Quan Wood said, “America’s influence in the world extends to water and air. We see the peculiarities of that division in many parts of the world, scrolling the fate of the planet. There are so many divisive situations all over the world that share a political bankruptcy. It requires attention, not independence or belief.”

video what is your favorite primitive Taipei-based Taiwanese artist Li Yifan takes fantasy in a convincingly cynical direction through violent confrontations and philosophical dilemmas with absurd digitally rendered characters. . Just as the screen illuminates human cruelty through anonymity, the godlike Lee transforms the cursor into a kind of obsessive empowerment.

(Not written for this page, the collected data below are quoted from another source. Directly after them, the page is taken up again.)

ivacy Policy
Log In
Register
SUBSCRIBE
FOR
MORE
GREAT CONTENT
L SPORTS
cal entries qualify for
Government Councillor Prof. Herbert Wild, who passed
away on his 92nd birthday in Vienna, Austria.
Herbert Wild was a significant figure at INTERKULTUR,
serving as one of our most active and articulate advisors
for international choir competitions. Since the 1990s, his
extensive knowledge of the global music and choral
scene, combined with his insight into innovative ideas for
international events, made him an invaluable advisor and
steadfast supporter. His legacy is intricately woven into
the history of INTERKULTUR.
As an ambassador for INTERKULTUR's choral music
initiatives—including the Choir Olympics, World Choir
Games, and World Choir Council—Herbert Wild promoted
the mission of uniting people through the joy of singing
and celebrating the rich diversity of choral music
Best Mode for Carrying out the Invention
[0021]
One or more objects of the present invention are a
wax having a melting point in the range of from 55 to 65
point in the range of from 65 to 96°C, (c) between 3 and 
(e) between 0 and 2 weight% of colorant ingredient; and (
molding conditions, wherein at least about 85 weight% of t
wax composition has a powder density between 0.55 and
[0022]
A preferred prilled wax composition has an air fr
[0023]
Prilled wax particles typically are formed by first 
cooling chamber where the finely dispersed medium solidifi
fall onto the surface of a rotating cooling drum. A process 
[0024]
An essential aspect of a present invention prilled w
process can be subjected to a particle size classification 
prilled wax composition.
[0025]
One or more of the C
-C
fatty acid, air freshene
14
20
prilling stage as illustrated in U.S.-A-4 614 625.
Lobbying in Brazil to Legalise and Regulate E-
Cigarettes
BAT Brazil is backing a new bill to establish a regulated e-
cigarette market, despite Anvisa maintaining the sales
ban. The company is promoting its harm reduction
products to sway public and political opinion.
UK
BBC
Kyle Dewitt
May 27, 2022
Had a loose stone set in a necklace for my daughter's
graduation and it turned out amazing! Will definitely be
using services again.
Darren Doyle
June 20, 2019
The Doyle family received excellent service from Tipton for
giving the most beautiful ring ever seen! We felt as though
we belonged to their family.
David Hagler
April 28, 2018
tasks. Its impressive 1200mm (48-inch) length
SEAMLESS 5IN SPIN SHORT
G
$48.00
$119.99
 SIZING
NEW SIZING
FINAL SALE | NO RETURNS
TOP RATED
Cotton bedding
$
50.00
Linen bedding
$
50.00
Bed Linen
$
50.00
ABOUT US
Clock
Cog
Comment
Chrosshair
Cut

The entire hall is filled with works by Jacqueline Kiyomi Gauke. Not exactly a B flat (2017), columns and walls expand and collapse, like the lungs of a giant or the ebb and flow of time. The half-dark, cold space is wheezing and overwhelming, comforting and unsettling at the same time.Special emphasis is placed on sound and music small worldincludes the likes of DJ Sniff and several local indie labels, in part in recognition that musicians and other performers have been the creators who have struggled the most during the pandemic. Quan says. As more grassroots artists, “musicians feel out of place and not respected within institutions.”

Doubly excluded are immigrant musicians, and a January-long exchange led by Julian Abraham “Togar” and Wok the Rock introduced Indonesian musicians in Taiwan. “We have a very vibrant immigrant music community here, like an underground volcano on the verge of exploding,” says Quan Wood, mixing Indonesia’s rich musical history with Taiwan’s.

Karen Mok, a Hong Kong pop star of Persian descent, provides audio for a sound installation basin (2023) by Natasha Sadr Haghigian, an Iranian artist based in Berlin. In TFAM’s garden atrium, Walker’s effervescent mass pops out singing Mok’s 1999 ballad of hers suddenly, created in honor of how caregivers can often become self-conscious in their hidden roles. The song, mixed with the low-pitched planes that fly frequently to and from nearby Matsuyama Airport, promises that a bigger world is possible, even for caregivers and those isolated during the pandemic and currently confined to small spaces. are doing. Or maybe better times will come after today’s ups and downs.